Paul Newman is a saxophonist and composer. He was educated at St. Francis Xavier University in Nova Scotia and at the Banff Centre for the Performing Arts in Alberta before receiving a Master’s degree in composition from York University in Toronto in 2010. In addition to playing tenor saxophone in the Rhinoceros Saxophone Quartet, he plays with the Starfires, the Woodchoppers Association, and in duos with Brian Abbott, Karen Ng, and Heather Saumer. He also has an ongoing solo project. Paul has a number of recordings on his own label, including Music for Solo Soprano Saxophone (2012) and Duo Compositions (2015). His newest recording, Music for Solo Tenor Saxophone, was released in January 2017. Paul Newman lives in Toronto with his cat, Mahalia.

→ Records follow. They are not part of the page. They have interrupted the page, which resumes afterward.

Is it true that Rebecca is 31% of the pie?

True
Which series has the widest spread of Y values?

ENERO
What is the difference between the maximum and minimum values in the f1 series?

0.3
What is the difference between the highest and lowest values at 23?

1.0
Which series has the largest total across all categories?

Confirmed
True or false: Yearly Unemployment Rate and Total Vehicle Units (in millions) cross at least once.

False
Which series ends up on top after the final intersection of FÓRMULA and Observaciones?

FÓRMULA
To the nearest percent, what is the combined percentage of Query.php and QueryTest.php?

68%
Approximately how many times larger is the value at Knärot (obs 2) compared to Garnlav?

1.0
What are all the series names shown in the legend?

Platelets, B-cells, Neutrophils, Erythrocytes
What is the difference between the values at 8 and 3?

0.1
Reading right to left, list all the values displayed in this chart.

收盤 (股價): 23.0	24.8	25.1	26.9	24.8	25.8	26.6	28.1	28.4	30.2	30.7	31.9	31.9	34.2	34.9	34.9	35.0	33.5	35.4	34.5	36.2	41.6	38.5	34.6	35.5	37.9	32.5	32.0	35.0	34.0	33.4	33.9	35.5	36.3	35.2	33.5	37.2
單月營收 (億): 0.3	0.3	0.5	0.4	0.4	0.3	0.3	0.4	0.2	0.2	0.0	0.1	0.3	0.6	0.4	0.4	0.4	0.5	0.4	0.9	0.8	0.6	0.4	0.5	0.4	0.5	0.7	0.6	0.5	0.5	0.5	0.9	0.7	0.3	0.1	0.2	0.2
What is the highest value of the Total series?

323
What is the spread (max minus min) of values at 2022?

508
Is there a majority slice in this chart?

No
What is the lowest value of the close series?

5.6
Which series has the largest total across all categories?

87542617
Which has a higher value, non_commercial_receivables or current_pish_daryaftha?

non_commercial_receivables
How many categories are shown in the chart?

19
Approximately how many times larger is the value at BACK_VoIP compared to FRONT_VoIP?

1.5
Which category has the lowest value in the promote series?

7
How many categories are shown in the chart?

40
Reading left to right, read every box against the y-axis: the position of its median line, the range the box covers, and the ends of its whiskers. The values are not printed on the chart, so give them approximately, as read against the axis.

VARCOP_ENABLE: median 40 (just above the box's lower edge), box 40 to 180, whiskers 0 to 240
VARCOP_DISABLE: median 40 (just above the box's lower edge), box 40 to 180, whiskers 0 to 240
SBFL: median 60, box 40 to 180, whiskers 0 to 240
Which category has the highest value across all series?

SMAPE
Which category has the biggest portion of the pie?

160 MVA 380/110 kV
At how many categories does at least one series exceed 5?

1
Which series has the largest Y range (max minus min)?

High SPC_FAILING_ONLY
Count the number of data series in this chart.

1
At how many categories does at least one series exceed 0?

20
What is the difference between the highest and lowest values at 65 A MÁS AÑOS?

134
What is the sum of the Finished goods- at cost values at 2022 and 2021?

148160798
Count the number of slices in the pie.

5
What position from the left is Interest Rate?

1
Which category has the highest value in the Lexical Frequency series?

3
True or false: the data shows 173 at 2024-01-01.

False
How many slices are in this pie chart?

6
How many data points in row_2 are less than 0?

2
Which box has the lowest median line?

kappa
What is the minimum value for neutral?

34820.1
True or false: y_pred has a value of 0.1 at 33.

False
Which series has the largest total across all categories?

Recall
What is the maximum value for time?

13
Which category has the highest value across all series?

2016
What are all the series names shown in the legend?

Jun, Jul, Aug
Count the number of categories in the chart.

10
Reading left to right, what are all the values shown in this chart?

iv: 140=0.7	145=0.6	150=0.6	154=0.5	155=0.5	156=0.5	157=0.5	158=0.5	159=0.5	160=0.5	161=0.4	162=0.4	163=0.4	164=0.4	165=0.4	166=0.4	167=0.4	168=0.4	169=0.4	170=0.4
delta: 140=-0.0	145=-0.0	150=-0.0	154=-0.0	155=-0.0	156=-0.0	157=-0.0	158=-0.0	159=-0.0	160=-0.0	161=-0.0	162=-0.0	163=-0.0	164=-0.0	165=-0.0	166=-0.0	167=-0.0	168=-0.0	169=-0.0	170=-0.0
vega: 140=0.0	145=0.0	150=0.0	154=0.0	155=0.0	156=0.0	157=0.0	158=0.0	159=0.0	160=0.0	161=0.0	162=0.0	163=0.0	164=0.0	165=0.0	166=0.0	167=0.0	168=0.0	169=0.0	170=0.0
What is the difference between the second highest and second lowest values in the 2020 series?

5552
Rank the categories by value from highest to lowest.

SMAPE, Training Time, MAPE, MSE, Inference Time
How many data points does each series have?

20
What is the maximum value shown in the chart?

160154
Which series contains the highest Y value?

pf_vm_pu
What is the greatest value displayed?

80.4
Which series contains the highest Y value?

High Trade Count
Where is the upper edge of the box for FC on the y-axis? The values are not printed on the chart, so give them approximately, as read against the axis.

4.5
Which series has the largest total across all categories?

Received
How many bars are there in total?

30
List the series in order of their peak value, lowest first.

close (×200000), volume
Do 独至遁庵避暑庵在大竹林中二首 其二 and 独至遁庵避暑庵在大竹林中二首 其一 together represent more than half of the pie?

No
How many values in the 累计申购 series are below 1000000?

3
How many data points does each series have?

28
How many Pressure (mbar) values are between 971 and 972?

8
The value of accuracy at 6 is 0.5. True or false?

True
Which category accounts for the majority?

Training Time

Brian Abbott was born in the great state of New Jersey and raised on a steady diet of punk rock, Jimi Hendrix, and Parliament/Funkadelic. Upon losing his gills and evolving out of the muddy soup of his homeland he attended college at the Berklee College of Music in Boston Massachusetts. Much of his time at school was spent organizing musical events designed to irritate and frighten his close-minded non-musically adventurous peers. Also at that time he discovered modern classical music, avant-garde improvisation, and other fascinating music from around the world that up until that point he had no idea existed. He had found his inspiration and began practicing guitar and composing music in earnest. He also got a prize for being the only student who didn’t ditch a single a composition class one semester. Upon graduation he performed numerous gigs in the US and Canada with bands like Grub Animal, Aza Nizi Maza, Mob Job, and Faster, and also got to play with some great musical legends like Etienne Rolin, Butch Morris, and Garrison Fewell. In 2014 he moved to Toronto Canada and began getting some of his contemporary classical/contemporary jazz compositions performed through Somewhere There and his own composer collective, No-thing Composers.